Ensuring trustworthy AI requires verification and validation methods that go far beyond traditional software testing. AI systems learn from data and perform complex, dynamic tasks, which demand domain‑specific V&V techniques capable of probing behavior from multiple angles. Commonly used approaches include accuracy, precision/recall, confusion matrices, Intersection over Union (IoU) and mean IoU, average precision and mean average precision, model convergence checks, Peak Signal‑to‑Noise Ratio (PSNR), and temporal consistency metrics. More advanced techniques such as adversarial testing, saliency maps, and neuron coverage help reveal how models respond to challenging inputs, highlight decision‑making patterns, and expose vulnerabilities or blind spots. Together, these methods validate that learned behavior aligns with expected, safe performance across intended scenarios, strengthening confidence in AI systems deployed in real‑world environments.

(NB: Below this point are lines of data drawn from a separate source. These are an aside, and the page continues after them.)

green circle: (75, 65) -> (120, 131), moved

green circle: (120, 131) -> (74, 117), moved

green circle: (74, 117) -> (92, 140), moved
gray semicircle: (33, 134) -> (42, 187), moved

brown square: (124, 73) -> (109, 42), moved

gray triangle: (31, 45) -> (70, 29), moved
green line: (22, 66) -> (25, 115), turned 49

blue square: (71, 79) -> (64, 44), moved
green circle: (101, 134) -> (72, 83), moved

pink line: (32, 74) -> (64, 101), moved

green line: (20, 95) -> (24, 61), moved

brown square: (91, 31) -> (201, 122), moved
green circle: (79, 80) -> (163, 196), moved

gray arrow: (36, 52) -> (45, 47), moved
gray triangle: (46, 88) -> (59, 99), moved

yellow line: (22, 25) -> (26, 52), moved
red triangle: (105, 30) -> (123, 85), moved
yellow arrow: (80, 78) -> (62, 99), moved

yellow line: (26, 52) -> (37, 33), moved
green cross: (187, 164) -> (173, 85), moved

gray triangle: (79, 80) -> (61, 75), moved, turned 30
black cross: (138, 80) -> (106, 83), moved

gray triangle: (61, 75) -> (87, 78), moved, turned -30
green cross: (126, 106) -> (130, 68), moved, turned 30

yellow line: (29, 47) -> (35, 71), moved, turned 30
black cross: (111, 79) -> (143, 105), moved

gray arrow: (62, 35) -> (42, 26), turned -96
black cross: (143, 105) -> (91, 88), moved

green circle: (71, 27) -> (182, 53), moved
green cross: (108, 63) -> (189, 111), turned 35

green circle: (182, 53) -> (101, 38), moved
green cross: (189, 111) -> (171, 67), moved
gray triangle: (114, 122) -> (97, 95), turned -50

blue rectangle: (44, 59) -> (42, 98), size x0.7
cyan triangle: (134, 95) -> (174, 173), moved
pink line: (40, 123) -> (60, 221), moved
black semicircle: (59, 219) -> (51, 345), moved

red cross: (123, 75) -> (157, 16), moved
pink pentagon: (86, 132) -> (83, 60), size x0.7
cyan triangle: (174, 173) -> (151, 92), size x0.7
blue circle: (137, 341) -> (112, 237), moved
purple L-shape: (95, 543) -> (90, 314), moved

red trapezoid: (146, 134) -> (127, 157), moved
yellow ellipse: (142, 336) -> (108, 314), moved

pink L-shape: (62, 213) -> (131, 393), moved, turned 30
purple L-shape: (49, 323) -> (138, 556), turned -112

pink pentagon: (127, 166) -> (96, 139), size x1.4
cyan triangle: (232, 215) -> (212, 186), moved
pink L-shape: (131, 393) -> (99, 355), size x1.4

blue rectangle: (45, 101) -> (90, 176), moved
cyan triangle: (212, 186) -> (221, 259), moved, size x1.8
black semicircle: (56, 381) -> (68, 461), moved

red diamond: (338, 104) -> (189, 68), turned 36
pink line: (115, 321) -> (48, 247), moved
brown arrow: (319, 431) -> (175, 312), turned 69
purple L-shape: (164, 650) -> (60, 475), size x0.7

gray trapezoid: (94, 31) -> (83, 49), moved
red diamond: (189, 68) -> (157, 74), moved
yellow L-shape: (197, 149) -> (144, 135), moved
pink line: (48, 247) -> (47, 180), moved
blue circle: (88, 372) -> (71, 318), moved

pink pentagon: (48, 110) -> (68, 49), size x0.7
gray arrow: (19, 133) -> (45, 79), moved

A practical SOTIF example illustrates how AI tools can be classified based on their impact and detectability. Training tools directly influence the product because their output parameters flow into the model, but mistakes in training are usually caught through internal safeguards such as cross‑validation and behavioral verification. For this reason, training tools often fall into TCL1, provided robust, independent checks exist.

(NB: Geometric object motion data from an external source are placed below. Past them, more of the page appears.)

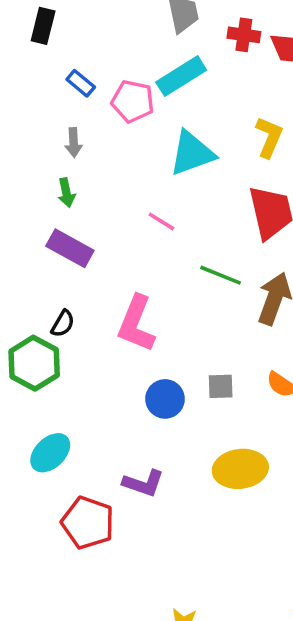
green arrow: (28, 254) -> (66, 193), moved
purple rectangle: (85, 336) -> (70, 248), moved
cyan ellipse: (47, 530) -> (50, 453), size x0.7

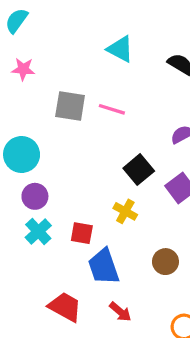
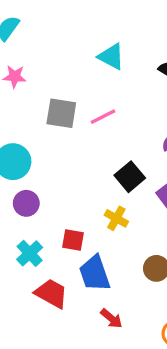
pink line: (112, 109) -> (103, 117), turned -44
cyan cross: (38, 231) -> (30, 253), moved
red trapezoid: (65, 307) -> (51, 293), moved

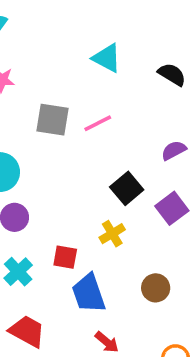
yellow cross: (116, 218) -> (112, 234), turned 30
red trapezoid: (51, 293) -> (27, 331), moved

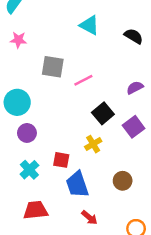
pink line: (98, 123) -> (83, 80), moved
red trapezoid: (27, 331) -> (36, 210), turned -35

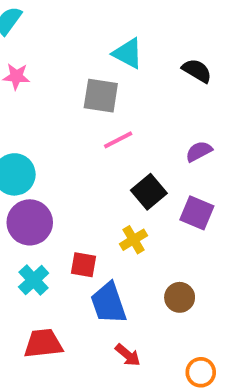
gray square: (53, 67) -> (101, 96), moved
purple square: (134, 127) -> (197, 213), turned -30
purple circle: (27, 133) -> (30, 222), size x1.5

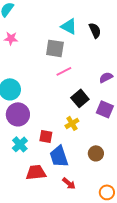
black semicircle: (197, 71) -> (95, 30), moved, turned 35
red trapezoid: (43, 343) -> (36, 172), moved

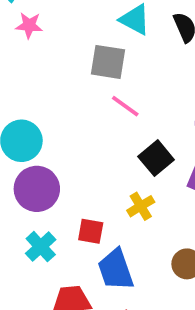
pink star: (11, 38) -> (29, 25), moved
pink line: (64, 71) -> (125, 106), turned 63

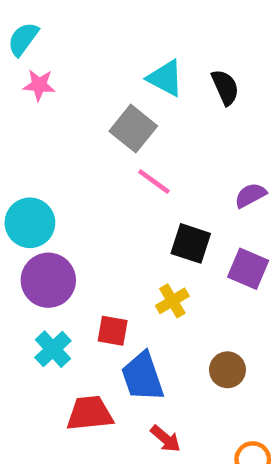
gray square: (108, 62) -> (133, 129), turned 30
black square: (156, 158) -> (191, 243), turned -32

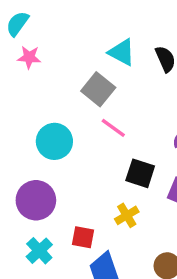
cyan circle: (30, 223) -> (54, 141), moved

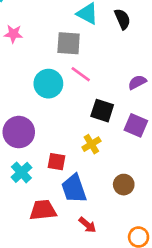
pink star: (29, 57) -> (13, 34), moved
gray square: (98, 89) -> (69, 43), turned -35
cyan circle: (54, 141) -> (48, 84), moved

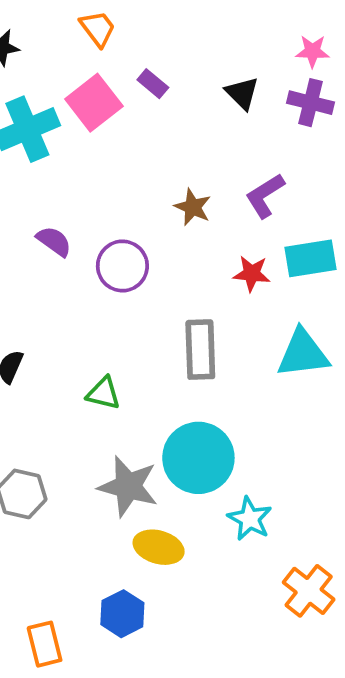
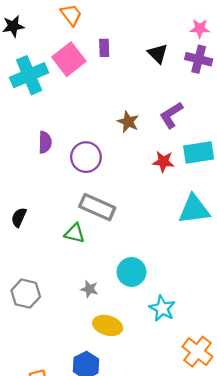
purple rectangle: (153, 84) -> (104, 48), turned 48
purple semicircle: (54, 241) -> (45, 142), turned 55
gray rectangle: (200, 350) -> (97, 207), moved, turned -64
cyan circle: (198, 458) -> (131, 272), size x0.7
gray star: (128, 486) -> (89, 289), size x0.5

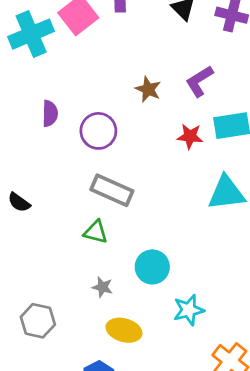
black semicircle: (19, 217) -> (19, 202), turned -78
green triangle: (75, 233) -> (96, 232), moved
gray hexagon: (26, 294) -> (38, 321), moved
cyan star: (162, 308) -> (189, 310), turned 30

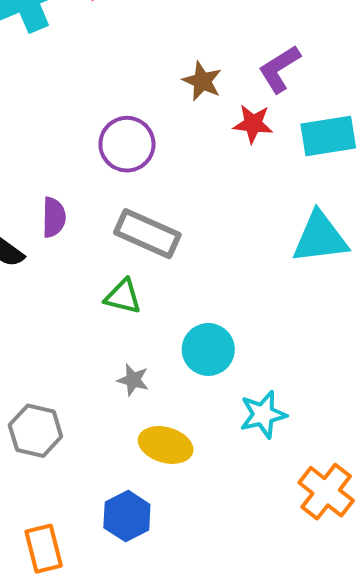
purple semicircle: (50, 113) -> (54, 217), moved
red star: (190, 136) -> (253, 124), moved

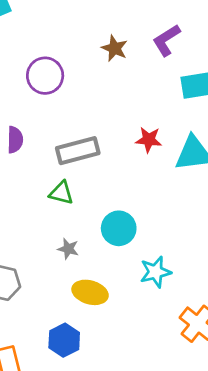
red star: (253, 124) -> (149, 140), moved
purple circle: (127, 144) -> (45, 76), moved
gray rectangle: (147, 234) -> (78, 151), turned -39

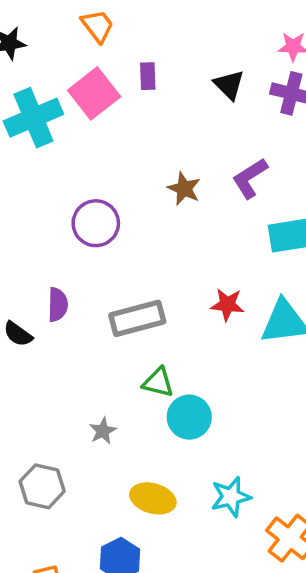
green triangle: (61, 193) -> (158, 382), moved
gray star: (68, 249) -> (103, 431), moved, turned 30
cyan star: (155, 272) -> (231, 497), moved

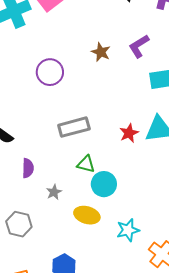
purple semicircle: (58, 305) -> (28, 168), moved
red star: (227, 305) -> (129, 133), moved, turned -30
yellow ellipse: (153, 498) -> (87, 215), moved

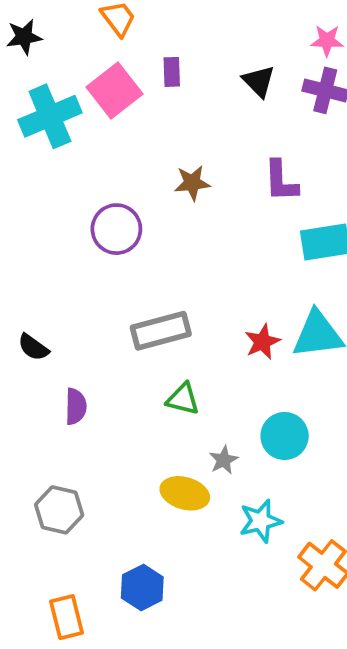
purple L-shape: (139, 46) -> (281, 181), turned -60
brown star: (101, 52) -> (192, 183), moved, turned -30
cyan circle: (104, 184) -> (285, 436), moved
gray star: (54, 192) -> (224, 460), moved

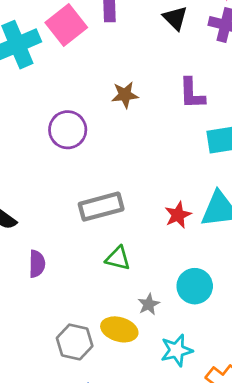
gray hexagon: (59, 510) -> (75, 342), moved

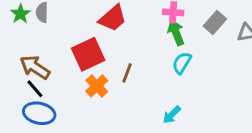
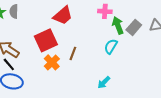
gray rectangle: (215, 23) -> (134, 27), moved
green arrow: (176, 33) -> (118, 25), moved

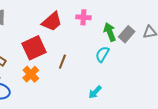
pink cross: (105, 11) -> (83, 17), moved
orange cross: (52, 62) -> (31, 74), moved

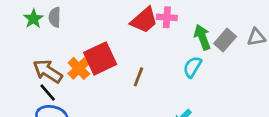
red trapezoid: (52, 22) -> (144, 20), moved
orange cross: (31, 74) -> (79, 68), moved

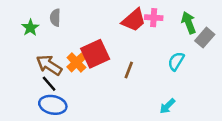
green star: (33, 19) -> (30, 28), moved
green arrow: (202, 37) -> (189, 23), moved

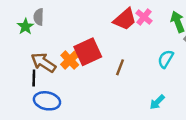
gray semicircle: (55, 18) -> (39, 17), moved
pink cross: (154, 18) -> (144, 17), turned 35
black line: (49, 84) -> (34, 78), moved, turned 42

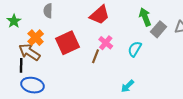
gray semicircle: (39, 17) -> (48, 11), moved
pink cross: (144, 17) -> (106, 43), moved
orange cross: (70, 60) -> (36, 38), moved

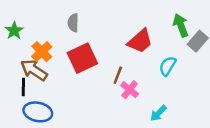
gray semicircle: (48, 11) -> (73, 23), moved
red trapezoid: (100, 15) -> (140, 41), moved
pink cross: (106, 43) -> (130, 90), moved

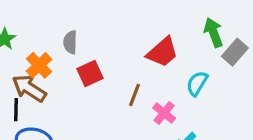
gray semicircle: (73, 23) -> (70, 42), moved
red square: (82, 58) -> (90, 74), size x0.7
pink cross: (130, 90) -> (164, 113), moved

In contrast, verification tools determine whether an AI model is “good enough” for deployment. Errors in these tools can mask real defects in the model, making them far more safety‑critical. As a result, verification tools typically require TCL3 classification and full qualification.
When dealing with data tools, ISO/PAS 8800 provides useful properties to identify potential data‑related errors and define appropriate mitigations. This accelerates preliminary toolchain classification and helps organizations understand where qualification delivers the greatest safety value.

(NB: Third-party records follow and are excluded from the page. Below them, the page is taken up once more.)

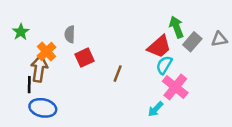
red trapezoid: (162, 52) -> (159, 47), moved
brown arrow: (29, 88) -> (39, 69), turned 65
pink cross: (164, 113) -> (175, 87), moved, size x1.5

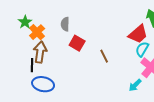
orange cross: (46, 51) -> (37, 32), moved
red square: (84, 58) -> (77, 43), turned -35
brown line: (118, 74) -> (104, 56), turned -48

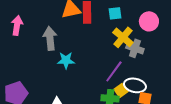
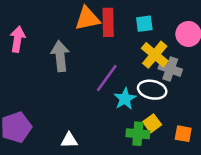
cyan star: (66, 60) -> (125, 99), moved, turned -30
purple line: (114, 71) -> (107, 78), moved
white ellipse: (135, 85) -> (152, 90), moved

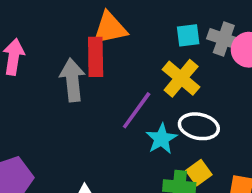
red rectangle: (108, 22) -> (96, 57), moved
yellow cross: (155, 55) -> (181, 78), moved
gray cross: (170, 69) -> (224, 39), moved

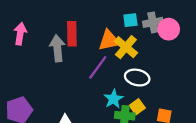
orange triangle: (110, 28) -> (109, 40), moved
gray cross: (224, 39) -> (153, 22), turned -30
cyan star: (161, 139) -> (114, 99), moved

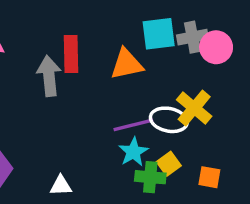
cyan square: (130, 20) -> (159, 34), size x1.5
yellow cross: (126, 47) -> (194, 108), moved
purple line: (98, 67) -> (133, 125), moved, turned 40

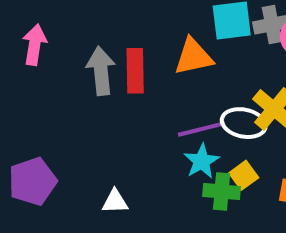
red rectangle: (71, 54) -> (135, 71), moved

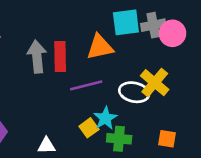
purple line: (201, 129) -> (86, 85), moved
yellow square: (244, 175) -> (89, 128), moved

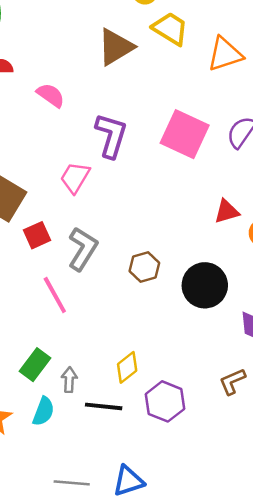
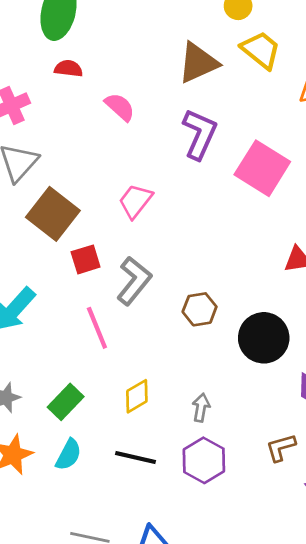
purple L-shape: (111, 135) -> (200, 134), moved
yellow diamond: (127, 367) -> (137, 396), moved
gray arrow: (69, 380) -> (201, 408), moved

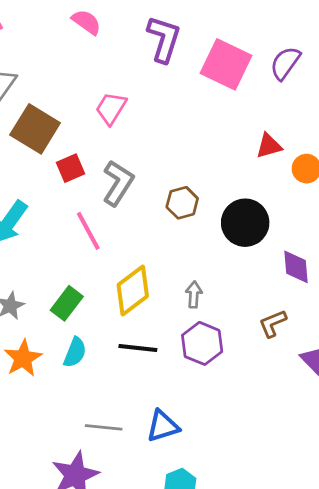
yellow diamond: (137, 396) -> (133, 291), size x1.5

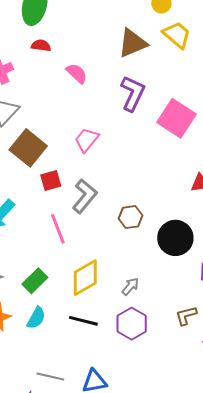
gray arrow: (194, 295) -> (130, 286), turned 30

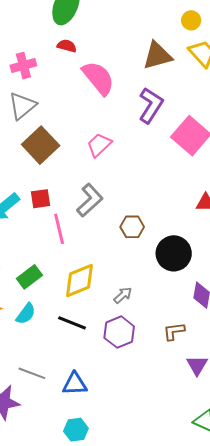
pink semicircle: (77, 73) -> (98, 78), size x1.6
red square: (51, 180) -> (40, 199), moved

ISO/PAS 8800 places data at the center of AI toolchain safety. Building on this, we classify data tools—such as annotation, aggregation, preprocessing, and quality checkers—by first identifying relevant data properties (e.g., accuracy, integrity, representativeness, traceability, verifiability, completeness). Each property translates into potential failure modes when it’s missing or mishandled, which in turn informs mitigations and the preliminary toolchain classification. This structured mapping makes it faster to see where risks concentrate and where tool qualification adds the most value—especially for the verification steps that gate model release. In practice, we model the toolchain at a fine granularity (tools, features, use cases), enumerate the property‑driven error scenarios, and connect them to concrete mitigations, producing a pre‑classified toolchain model that accelerates safety analysis and qualification planning.
To trust AI verification tools, the metrics they compute must be proven correct—especially when those metrics determine whether a model is accepted or rejected. The accuracy metric illustrates this qualification strategy well: by defining accuracy in terms of TP(True Positive), TN(True Negative), FP(False Positive), and FN(False Negative), one can systematically construct equivalence classes and edge‑case scenarios, including empty or zero‑count sets, to validate that the accuracy calculation is always correct. This black‑box testing pattern ensures the metric behaves reliably under all conditions. The same approach generalizes to other performance measures such as precision, recall, IoU, mIoU, mAP, PSNR, and more, providing durable, numerical evidence that your verification tools compute the right values—and therefore can be trusted in safety‑critical decisions.